Z
You have a function parameter. foo declared as type-indicator int *void foo(int* Array);
^^^^^^^^^^
Consequently, within the function,sizeof(Array)/sizeof(int)
equivalentsizeof(int *)/sizeof(int)
If, for example, the size of the indicator, that is, int *8 baytes, and type size int It's 4 bikes, and you'll get 2. If the size of the type int It's also 8 Baitums (64-bit OS), you'll get 1 in the end.But even if you declare this function asvoid foo(int Array[]);
or evenvoid foo(int Array[10]);
Still, the function parameter is not clearly converted into an index to the mass element.
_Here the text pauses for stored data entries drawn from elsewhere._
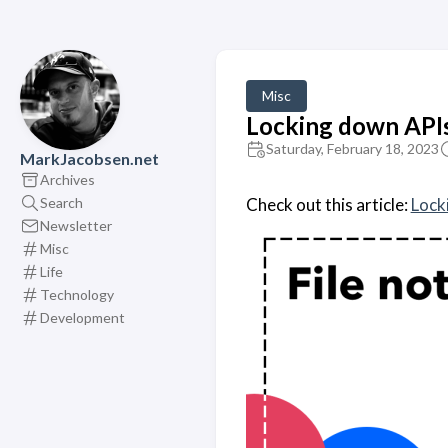
Misc
Locking down APIs?
Saturday, February 18, 2023
MarkJacobsen.net
Archives
Search
Check out this article:
Lock
Newsletter
Misc
Life
Technology
Development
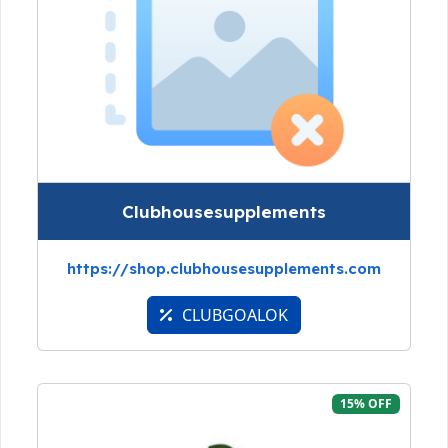
Clubhousesupplements
https://shop.clubhousesupplements.com
CLUBGOALOK
15% OFF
That is, the two announcements of the functions declare the same function and equival the next announcement.void foo(int* Array);
So, inside your function, you'll be dealing with the index again.When the mass is transmitted by weight, you should also declare a second parameter that commands the size of the mass. Or the mass should have a certain boundary element with a unique meaning that the number of relevant elements can be determined, as is the case, for example, with the rows when the lines end with zero, i.e. a symbol '\0'♪I mean, in general, you should declare a function asvoid foo(int* Array, size_t n);
where n - the size of the mass.Another approach is to declare a parameter as a reference to the mass. In this case, the length of the mass will be known within the function. For examplevoid foo( int ( &Array )[10] )
{
const size_t = sizeof( Array)/ sizeof( *Array );
}
The weakness of this announcement is that this function can only be dealt with by the masses assigned in its size parameters.In order to circumvent this restriction, you can declare a template function. For example,template <size_t N>
void foo( int ( &Array )[N] )
{
const size_t n = N;
}
In this case, the compiler, using the template, will create as many functions as the various lengths have been used as an argument.